Pensions. Pensions. Pensions. The legislature continues to take testimony and continues to ignore experts. Tom Golonka (Chairman of the Vermont Pension Investment Board) about how little investment experience the board has and there is no conflict of interest reporting. They need to maintain a cash flow of $150M per year and when the economy downturns (like in 2020) they are in trouble because they can't generate enough revenue to pay existing liabilities, let alone future ones. Because of below average returns, he recommended that VPIC bring in more investment and actuarial experience and hire a different investment consultant to make our pension management "more professional."

John Pelletier (Director for the Center for Financial Literacy at Champlain College) argued that the state isn't stress testing our pensions enough. This is a process whereby we take the worst-case scenario (like a pandemic) and model what the impacts to the fund would be and the downstream implications of that. We are somewhat lucky that markets largely recovered by the end of 2020, and end-of-year losses weren't as bad as they could have been. He also thinks that our pension fund actuaries are STILL being overly optimistic about market returns. This is largely how we ended up in this mess, after a decade of the legislature consistently short-funding the recommended contribution for the pension funds the assumed rate of return magically started rising in the mid 2000's. When your projected rate of return is higher, you don't need to put as much in up front because it will gain more interest (supposedly). All of a sudden, virtually the same dollar value contribution was now considered to "fully fund" the pensions. He even asserted that the actuaries weren't acting in the state's best interest. This would not be surprising given the history around this issue.
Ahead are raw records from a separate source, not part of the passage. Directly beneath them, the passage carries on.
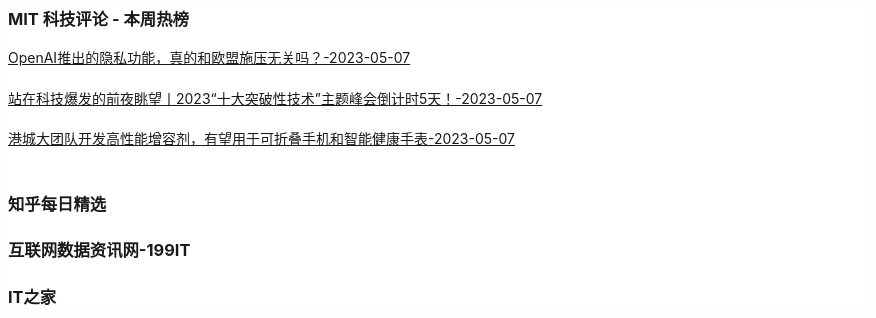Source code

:





###  MIT 科技评论 - 本周热榜

<a target=_blank rel=nofollow href="http://www.mittrchina.com/news/detail/11919" >OpenAI推出的隐私功能，真的和欧盟施压无关吗？-2023-05-07</a><br/><br/><a target=_blank rel=nofollow href="http://www.mittrchina.com/news/detail/11918" >站在科技爆发的前夜眺望丨2023“十大突破性技术”主题峰会倒计时5天！-2023-05-07</a><br/><br/><a target=_blank rel=nofollow href="http://www.mittrchina.com/news/detail/11917" >港城大团队开发高性能增容剂，有望用于可折叠手机和智能健康手表-2023-05-07</a><br/><br/>





###  知乎每日精选









###  互联网数据资讯网-199IT







###  IT之家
So far the legislature seems either unable or unwilling to respond to the pension fund crisis. Some legislators have even gone so far as to say it doesn't exist or is being contrived by the state Treasurer and other stakeholders like the Vermont Business Roundtable and financial experts like David Coates. We are advocating for the legislature to take action THIS YEAR on pensions. In the coming weeks we will be reaching out to let you know how to get involved!

 

Good Government

The elections bill that has been under debate in the Senate finally passed last week. It will extend universal mail-in voting for general elections. Senator Parent asked that mail in ballots be sent for all elections, but the Senate Government Operations Committee disagreed. A compromise included in the bill asks the Secretary of State to come back with a proposal on how mail in ballots would work for Town Meeting Day, statewide primaries, and other elections. The bill also makes some other technical corrections to election laws and lays the groundwork for more accurate and frequent updating of our voter checklist.

 

There was disappointing news from the Senate last week. They will not pass the ethics bill out this session because of "extensive testimony" they want to take on the proposed code of ethics. There are several things this bill would do to strengthen financial disclosures for public officials, hire additional staff, and even advisory opinions. There doesn't seem to be much disagreement from the Committee, either with the House bill or with the requests from Ethics Commission Executive Director, but never the less they don't see it passing this year.